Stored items
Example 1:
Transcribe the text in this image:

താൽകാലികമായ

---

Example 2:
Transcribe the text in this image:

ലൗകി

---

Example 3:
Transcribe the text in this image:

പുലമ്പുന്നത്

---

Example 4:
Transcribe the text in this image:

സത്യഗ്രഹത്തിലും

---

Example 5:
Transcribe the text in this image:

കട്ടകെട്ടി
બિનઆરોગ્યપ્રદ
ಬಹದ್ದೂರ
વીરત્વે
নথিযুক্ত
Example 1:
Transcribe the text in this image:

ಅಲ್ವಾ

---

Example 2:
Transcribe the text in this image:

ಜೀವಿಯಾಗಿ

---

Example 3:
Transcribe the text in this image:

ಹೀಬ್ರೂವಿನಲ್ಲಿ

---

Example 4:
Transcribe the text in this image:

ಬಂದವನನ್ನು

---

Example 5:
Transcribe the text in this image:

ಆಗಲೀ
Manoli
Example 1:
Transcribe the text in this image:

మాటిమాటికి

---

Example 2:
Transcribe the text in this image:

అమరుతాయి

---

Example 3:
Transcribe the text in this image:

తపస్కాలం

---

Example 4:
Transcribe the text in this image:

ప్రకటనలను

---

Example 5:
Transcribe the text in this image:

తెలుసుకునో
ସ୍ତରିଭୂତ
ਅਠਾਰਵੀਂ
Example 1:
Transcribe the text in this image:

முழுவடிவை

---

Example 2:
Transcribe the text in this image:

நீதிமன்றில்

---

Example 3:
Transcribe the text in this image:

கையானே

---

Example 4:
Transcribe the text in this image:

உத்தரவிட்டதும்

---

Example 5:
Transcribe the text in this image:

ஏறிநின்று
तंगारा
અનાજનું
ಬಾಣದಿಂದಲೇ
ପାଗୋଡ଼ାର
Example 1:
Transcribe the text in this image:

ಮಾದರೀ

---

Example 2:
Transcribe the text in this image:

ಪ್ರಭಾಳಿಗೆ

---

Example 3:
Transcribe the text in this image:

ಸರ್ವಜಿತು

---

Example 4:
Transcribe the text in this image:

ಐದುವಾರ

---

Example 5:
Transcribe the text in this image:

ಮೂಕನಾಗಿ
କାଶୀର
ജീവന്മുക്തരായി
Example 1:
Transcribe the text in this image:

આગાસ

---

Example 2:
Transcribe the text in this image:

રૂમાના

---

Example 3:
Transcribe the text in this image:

▶ Direction
Arrange every line of the records above as a JSON list of strings, one string per line, leaving out blank lines.

▶ Solution to this exercise
[
  "Example 1:",
  "Transcribe the text in this image:",
  "താൽകാലികമായ",
  "---",
  "Example 2:",
  "Transcribe the text in this image:",
  "ലൗകി",
  "---",
  "Example 3:",
  "Transcribe the text in this image:",
  "പുലമ്പുന്നത്",
  "---",
  "Example 4:",
  "Transcribe the text in this image:",
  "സത്യഗ്രഹത്തിലും",
  "---",
  "Example 5:",
  "Transcribe the text in this image:",
  "കട്ടകെട്ടി",
  "બિનઆરોગ્યપ્રદ",
  "ಬಹದ್ದೂರ",
  "વીરત્વે",
  "নথিযুক্ত",
  "Example 1:",
  "Transcribe the text in this image:",
  "ಅಲ್ವಾ",
  "---",
  "Example 2:",
  "Transcribe the text in this image:",
  "ಜೀವಿಯಾಗಿ",
  "---",
  "Example 3:",
  "Transcribe the text in this image:",
  "ಹೀಬ್ರೂವಿನಲ್ಲಿ",
  "---",
  "Example 4:",
  "Transcribe the text in this image:",
  "ಬಂದವನನ್ನು",
  "---",
  "Example 5:",
  "Transcribe the text in this image:",
  "ಆಗಲೀ",
  "Manoli",
  "Example 1:",
  "Transcribe the text in this image:",
  "మాటిమాటికి",
  "---",
  "Example 2:",
  "Transcribe the text in this image:",
  "అమరుతాయి",
  "---",
  "Example 3:",
  "Transcribe the text in this image:",
  "తపస్కాలం",
  "---",
  "Example 4:",
  "Transcribe the text in this image:",
  "ప్రకటనలను",
  "---",
  "Example 5:",
  "Transcribe the text in this image:",
  "తెలుసుకునో",
  "ସ୍ତରିଭୂତ",
  "ਅਠਾਰਵੀਂ",
  "Example 1:",
  "Transcribe the text in this image:",
  "முழுவடிவை",
  "---",
  "Example 2:",
  "Transcribe the text in this image:",
  "நீதிமன்றில்",
  "---",
  "Example 3:",
  "Transcribe the text in this image:",
  "கையானே",
  "---",
  "Example 4:",
  "Transcribe the text in this image:",
  "உத்தரவிட்டதும்",
  "---",
  "Example 5:",
  "Transcribe the text in this image:",
  "ஏறிநின்று",
  "तंगारा",
  "અનાજનું",
  "ಬಾಣದಿಂದಲೇ",
  "ପାଗୋଡ଼ାର",
  "Example 1:",
  "Transcribe the text in this image:",
  "ಮಾದರೀ",
  "---",
  "Example 2:",
  "Transcribe the text in this image:",
  "ಪ್ರಭಾಳಿಗೆ",
  "---",
  "Example 3:",
  "Transcribe the text in this image:",
  "ಸರ್ವಜಿತು",
  "---",
  "Example 4:",
  "Transcribe the text in this image:",
  "ಐದುವಾರ",
  "---",
  "Example 5:",
  "Transcribe the text in this image:",
  "ಮೂಕನಾಗಿ",
  "କାଶୀର",
  "ജീവന്മുക്തരായി",
  "Example 1:",
  "Transcribe the text in this image:",
  "આગાસ",
  "---",
  "Example 2:",
  "Transcribe the text in this image:",
  "રૂમાના",
  "---",
  "Example 3:",
  "Transcribe the text in this image:"
]